Jointly owned by the Paris-based Safran group and the Europe-wide armaments manufacturer MBDA, Roxel manufactures an assortment of propulsion systems intended for air to air, air to ground and ground to ground launched missile systems, something anti-war groups fear are being purchased by Saudi Arabia.
"What prompted this action though was what appears to be an order of a thousand missiles on the SIPRI Arms Transfer Database. So we felt it important to get down there to the Roxel factory and do something to protest what was going on," Nicholas Cooper, a spokesman for the Christian peace group called "Put Down the Sword," told Sputnik.
Brief Talk With Factory's Management
Protesters arrived at the Roxel site at around 10:00 a.m. local time (09:00 GMT) and blocked the primary entrance to the factory.
Several other activists attempted to gain access to the factory proper, hoping to talk to senior management and present evidence of alleged war crimes in Yemen, some of which are believed to potentially involve Roxel missiles.
Thus, the activists presented the evidence of the weapons deal with Saudi Arabia to the HR manager and went on to speak of the country's war crimes in Yemen, which, according to Cooper, was left without any reaction by the factory's employee.
"When I asked him directly as to what he was making and where it was going he basically could not tell us. He said he was not able to talk about that. He also did not give a reaction at all to the war crimes we were talking about," Cooper indicated.
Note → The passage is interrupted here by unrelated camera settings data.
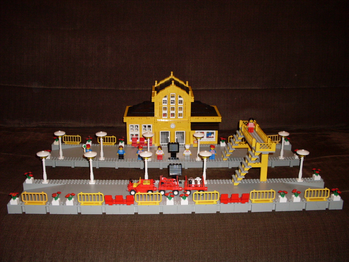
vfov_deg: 37.7
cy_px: 131
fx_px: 383
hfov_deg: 49.0
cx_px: 174
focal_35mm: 38
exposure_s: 1/45
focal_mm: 6.3
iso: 100
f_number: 2.8
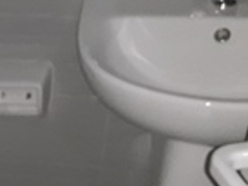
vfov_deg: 15.7
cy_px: 237
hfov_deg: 18.9
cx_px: -131
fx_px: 645
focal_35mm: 90
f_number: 1.9
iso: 250
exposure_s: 1/25
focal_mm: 3.6
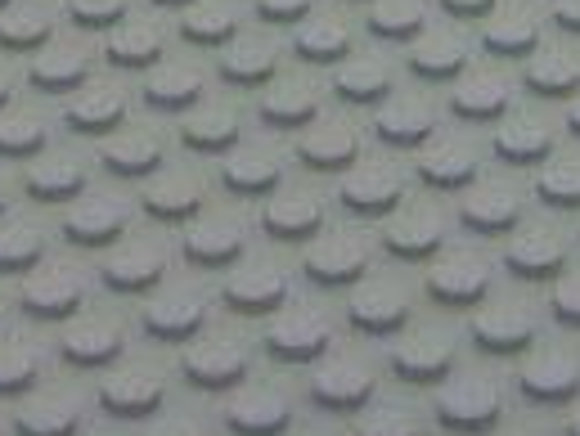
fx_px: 4646
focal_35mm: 277
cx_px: 562
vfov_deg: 4.9
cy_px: -1277
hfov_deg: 7.1
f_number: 2.8
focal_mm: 5.8
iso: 100
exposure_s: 1/30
Yemeni Conflict — Very British Issue
Protesters have then engaged in a prayer session to honor those killed since the launch of the Saudi-led coalition's military campaign in Yemen in 2015.
"Yemen for me is a very British issue as Britain has sold so many weapons to Saudi Arabia, so I feel a particular responsibility, being British, to do something about that," Cooper acknowledged.
"With the Saudi air force targeting civilian targets… I'm convinced there are multiple cases of war crimes going on, and I fear it could escalate into a much more serious war," Cooper warned.
London's continuing support for Saudi Arabia has proven contentious for much of the UK population, with polls indicating that just six percent of British citizens approve of continued arms exports.
Beginning of Long Struggle
The growing discontent with the UK-Saudi Arabian partnership has already found its manifestation in a series of protests during the visit of Saudi Crown Prince Mohammed bin Salman to the United Kingdom in early March when hundreds of people descended on Downing Street to protest his talks with Prime Minister Theresa May.
During manifestations many anti-war activists waved the Yemeni flags and openly accused both London and Riyadh of instigating a "humanitarian disaster."
According to figures compiled by the Campaign Against Arms Trade (CAAT), over 4.6 billion pounds ($6.4 billion) worth of military equipment has been approved by the UK government for export to Riyadh since the start of the Yemeni campaign three years ago.
Whereas the UK government continues to insist that such sales are in compliance with the international law, critics have become increasingly alarmed at increasing civilian deaths, lack of aid supplies and a sweeping cholera epidemic contributing to the humanitarian disaster in Yemen.